In 2013, Young joined Braeburn Pharmaceuticals as executive vice president, clinical and regulatory affairs to contribute to the development of the new drug application (NDA) to FDA for evaluation of Braeburn’s Probuphine (buprenorphine) implant, which was approved on May 26, 2016. Probuphine is the first buprenorphine implant for the maintenance treatment of opioid dependence.

Young has advised numerous pharmaceutical companies on regulatory issues and clinical development. He served as interim vice president for clinical and regulatory affairs of Bioventus Global and became an adjunct partner and partner at Essex Woodlands in 2002. He also co-founded the Cosmos Alliance and served as its chairman and chief executive officer.

He served as the executive vice president of clinical and regulatory affairs at TissueTech Inc, where he was tasked to lead the company in its transition from a HCT/P regulated company into a biologics company through the pursuit of multiple NDAs for ultimate BLA approval.

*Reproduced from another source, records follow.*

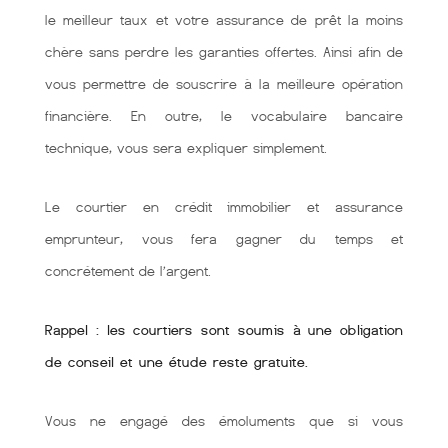
le meilleur taux et votre assurance de prêt la moins
chère sans perdre les garanties offertes. Ainsi afin de
vous permettre de souscrire à la meilleure opération
financière. En outre, le vocabulaire bancaire
technique, vous sera expliquer simplement.
Le courtier en crédit immobilier et assurance
emprunteur, vous fera gagner du temps et
concrétement de l’argent.
Rappel : les courtiers sont soumis à une obligation
de conseil et une étude reste gratuite.
Vous ne engagé des émoluments que si vous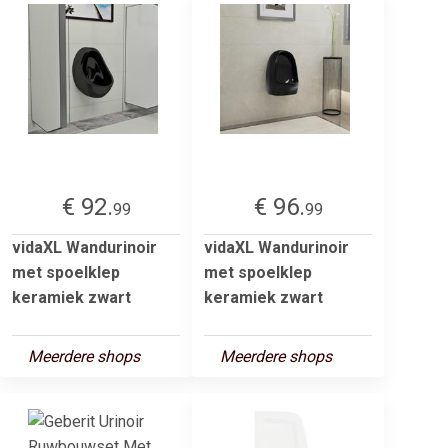
€ 92.
€ 96.
99
99
vidaXL Wandurinoir
vidaXL Wandurinoir
met spoelklep
met spoelklep
keramiek zwart
keramiek zwart
Meerdere shops
Meerdere shops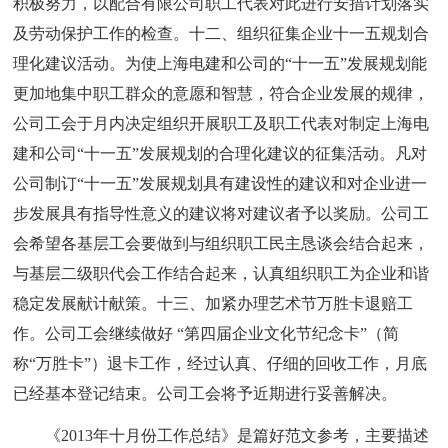
积极努力，以配合有限公司职工代表对此进行安措计划落实
及劳动保护工作的检查。十二、组织征集企业十一五规划合
理化建议活动。为使上海电建和公司的“十一五”发展规划能
更加地集中职工群众的意愿和智慧，符合企业发展的规律，
公司工会于月内决定组织开展职工及职工代表对制定上海电
建和公司“十一五”发展规划的合理化建议的征集活动。凡对
公司制订“十一五”发展规划具有建设性的建议和对企业进一
步发展具有指导性意义的建议将对建议者予以奖励。公司工
会希望各基层工会要做到与组织职工民主恳谈会结合起来，
与基层二级职代会工作结合起来，认真组织职工为企业和谐
稳定发展献计献策。十三、加紧办理艺术节万胜卡退赔工
作。公司工会继续做好 “第四届企业文化节纪念卡”（简
称“万胜卡”）退卡工作，经过认真、仔细的回收工作，月底
已经基本登记结束。公司工会将予近期进行妥善解决。
《2013年十月份工作总结》是篇好范文参考，主要描述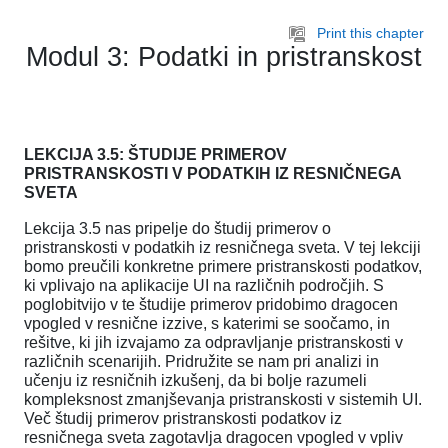
Skip to main content
Print this chapter
Modul 3: Podatki in pristranskost
LEKCIJA 3.5: ŠTUDIJE PRIMEROV
PRISTRANSKOSTI V PODATKIH IZ RESNIČNEGA
SVETA
Lekcija 3.5 nas pripelje do študij primerov o
pristranskosti v podatkih iz resničnega sveta. V tej lekciji
bomo preučili konkretne primere pristranskosti podatkov,
ki vplivajo na aplikacije UI na različnih področjih. S
poglobitvijo v te študije primerov pridobimo dragocen
vpogled v resnične izzive, s katerimi se soočamo, in
rešitve, ki jih izvajamo za odpravljanje pristranskosti v
različnih scenarijih. Pridružite se nam pri analizi in
učenju iz resničnih izkušenj, da bi bolje razumeli
kompleksnost zmanjševanja pristranskosti v sistemih UI.
Več študij primerov pristranskosti podatkov iz
resničnega sveta zagotavlja dragocen vpogled v vpliv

==Awards and achievements==
Young contributed to more than 200 scientific publications in the fields of biotechnology and pathology and developed some of the earliest cloning enzymes, vectors, and vehicles. He is a member of the National Academy of Medicine.

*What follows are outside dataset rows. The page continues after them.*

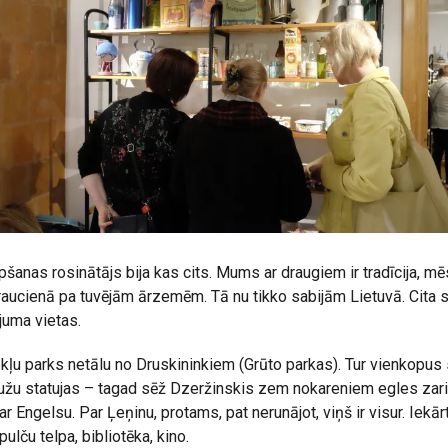
pšanas rosinātājs bija kas cits. Mums ar draugiem ir tradīcija, mē
aucienā pa tuvējām ārzemēm. Tā nu tikko sabijām Lietuvā. Cita s
uma vietas.
kļu parks netālu no Druskininkiem (Grūto parkas). Tur vienkopus
ļaužu statujas – tagad sēž Dzeržinskis zem nokareniem egles za
r Engelsu. Par Ļeņinu, protams, pat nerunājot, viņš ir visur. Iekār
lču telpa, bibliotēka, kino.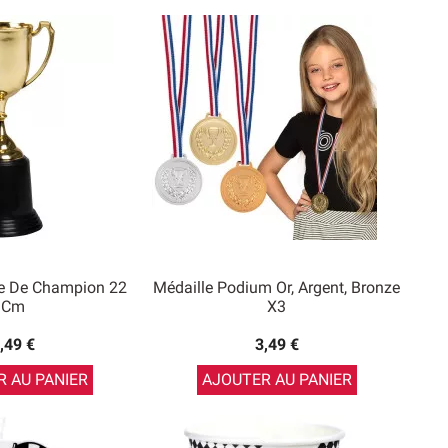
e De Champion 22
Médaille Podium Or, Argent, Bronze
Cm
X3
,49 €
3,49 €
 AU PANIER
AJOUTER AU PANIER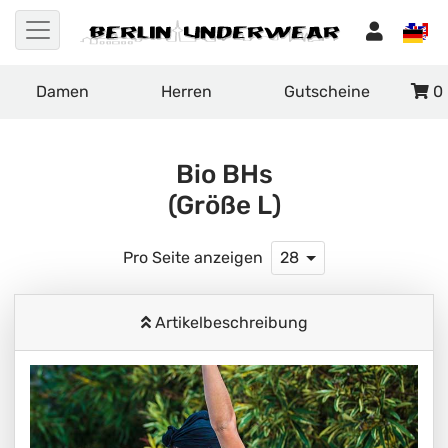
Damen
Herren
Gutscheine
0
Bio BHs
(Größe L)
Pro Seite anzeigen
28
Artikelbeschreibung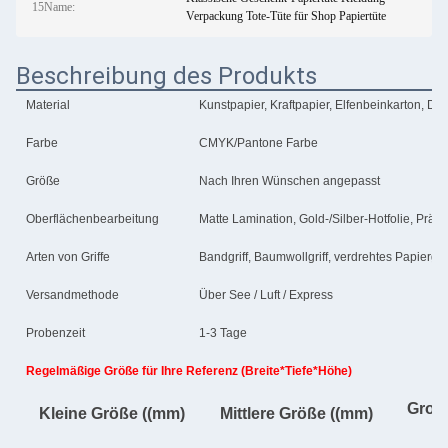
15Name:
Verpackung Tote-Tüte für Shop Papiertüte
Beschreibung des Produkts
Material
Kunstpapier, Kraftpapier, Elfenbeinkarton, Du
Farbe
CMYK/Pantone Farbe
Größe
Nach Ihren Wünschen angepasst
Oberflächenbearbeitung
Matte Lamination, Gold-/Silber-Hotfolie, Prä
Arten von Griffe
Bandgriff, Baumwollgriff, verdrehtes Papiergrif
Versandmethode
Über See / Luft / Express
Probenzeit
1-3 Tage
Regelmäßige Größe für Ihre Referenz (Breite*Tiefe*Höhe)
Groß
Kleine Größe ((mm)
Mittlere Größe ((mm)
(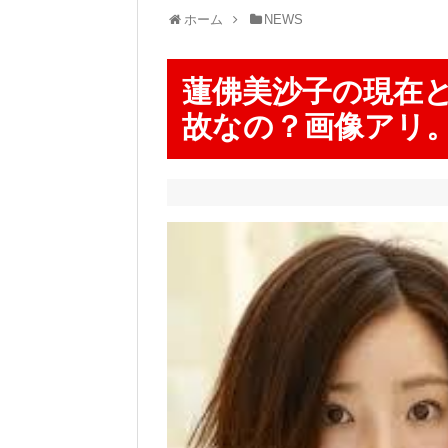
ホーム
NEWS
蓮佛美沙子の現在
故なの？画像アリ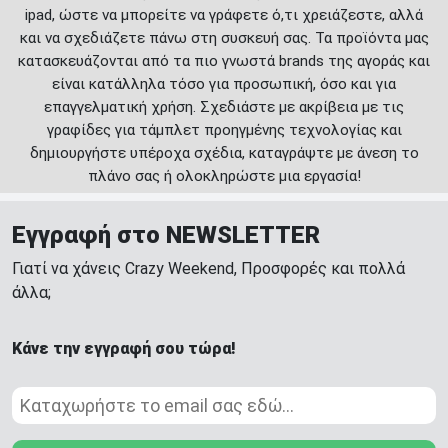
ipad, ώστε να μπορείτε να γράφετε ό,τι χρειάζεστε, αλλά
και να σχεδιάζετε πάνω στη συσκευή σας. Τα προϊόντα μας
κατασκευάζονται από τα πιο γνωστά brands της αγοράς και
είναι κατάλληλα τόσο για προσωπική, όσο και για
επαγγελματική χρήση. Σχεδιάστε με ακρίβεια με τις
γραφίδες για τάμπλετ προηγμένης τεχνολογίας και
δημιουργήστε υπέροχα σχέδια, καταγράψτε με άνεση το
πλάνο σας ή ολοκληρώστε μια εργασία!
Εγγραφή στο NEWSLETTER
Γιατί να χάνεις Crazy Weekend, Προσφορές και πολλά
άλλα;
Κάνε την εγγραφή σου τώρα!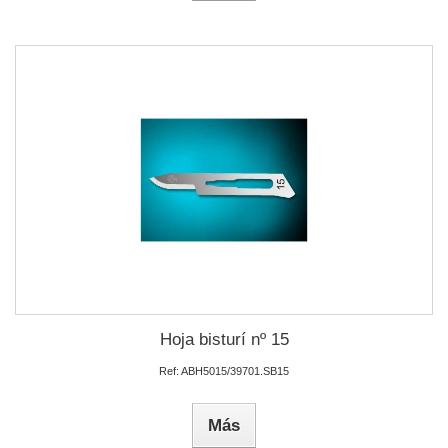
Hoja bisturí nº 15
Ref: ABH5015/39701.SB15
Más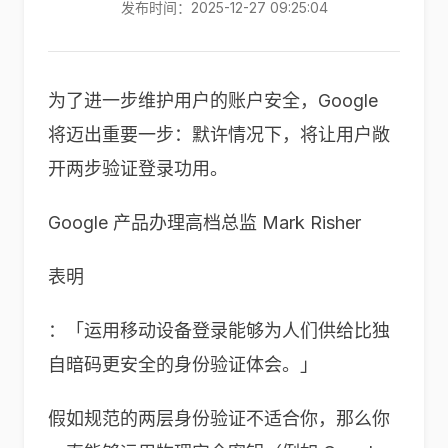
发布时间：2025-12-27 09:25:04
为了进一步维护用户的账户安全，Google
将迈出重要一步：默许情况下，将让用户敞
开两步验证登录功用。
Google 产品办理高档总监 Mark Risher
表明
：「运用移动设备登录能够为人们供给比独
自暗码更安全的身份验证体会。」
假如规范的两层身份验证不适合你，那么你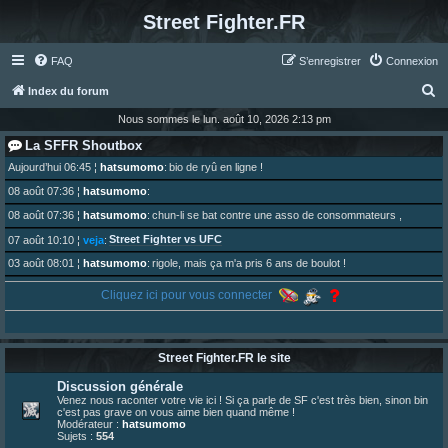
Street Fighter.FR
FAQ
S’enregistrer
Connexion
R
Index du forum
e
Nous sommes le lun. août 10, 2026 2:13 pm
c
La SFFR Shoutbox
h
Aujourd’hui 06:45
¦
hatsumomo
:
bio de ryû en ligne !
e
08 août 07:36
¦
hatsumomo
:
r
08 août 07:36
¦
hatsumomo
:
chun-li se bat contre une asso de consommateurs ,
c
Street Fighter vs UFC
07 août 10:10
¦
veja
:
h
03 août 08:01
¦
hatsumomo
:
rigole, mais ça m'a pris 6 ans de boulot !
e
02 août 16:56
¦
veja
:
Merci Hatsu, pour cette oeuvre... indispensable
Cliquez ici pour vous connecter
r
01 août 08:08
¦
hatsumomo
:
Vous y trouverez du sesque, de l'humour, du sesque, des combats et plein de lore SF !
https://archiveofourown.org/works/74744 ... /195226046
01 août 08:08
¦
hatsumomo
:
Street Fighter.FR le site
01 août 08:08
¦
hatsumomo
:
Discussion générale
Aujourd'hui, c'est le yaoi day. Pour la peine je reposte ma dernière fic.
Venez nous raconter votre vie ici ! Si ça parle de SF c'est très bien, sinon bin
30 juil. 07:22
¦
hatsumomo
:
c'est pas grave on vous aime bien quand même !
Un futur indispensable :
https://x.com/preterniadotcom/status/20 ... 8820352079
Modérateur :
hatsumomo
Sujets :
554
26 juil. 22:09
¦
hatsumomo
:
bio de Alex en ligne les gens !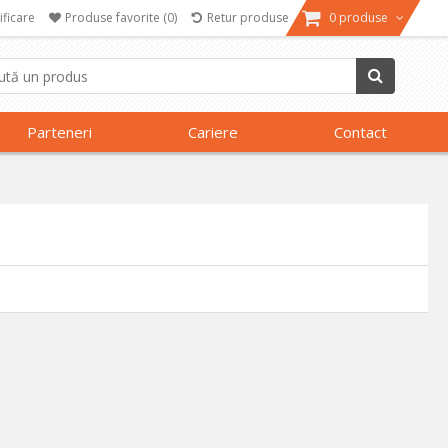
ificare
Produse favorite
(0)
Retur produse
0 produse
Parteneri
Cariere
Contact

At the Department of Health and Human Services, Young received a Secretary’s Special Citation and the Inspector General’s Award for Outstanding Integrity. He also received the Surgeon General’s Exemplary Service Medal from the United States Public Health Service and the 2006 Distinguished Alumnus Award from SUNY Upstate Medical University.

In 2015, Young was awarded the 2015 Distinguished Scientist Award by the American College of Toxicology for his outstanding contributions to toxicology and the improvement of public health.

==Personal life==
Young was the son of Frank E. and Erma F. Young. He served in the United States Navy in the Ready Reserve from 1956-1964 and retired in 1996 from the Commissioned Corps of the United States Public Health Service as a rear admiral after 12 years of Service. He was married to the former Leanne Hutchinson from 1956 until her death in 2008. They had five children. Young also served as a pastor in the Evangelical Presbyterian Church for approximately six years before retiring as pastor emeritus.

He died of lymphoma on November 24, 2019, in Wilmington, North Carolina at age 88.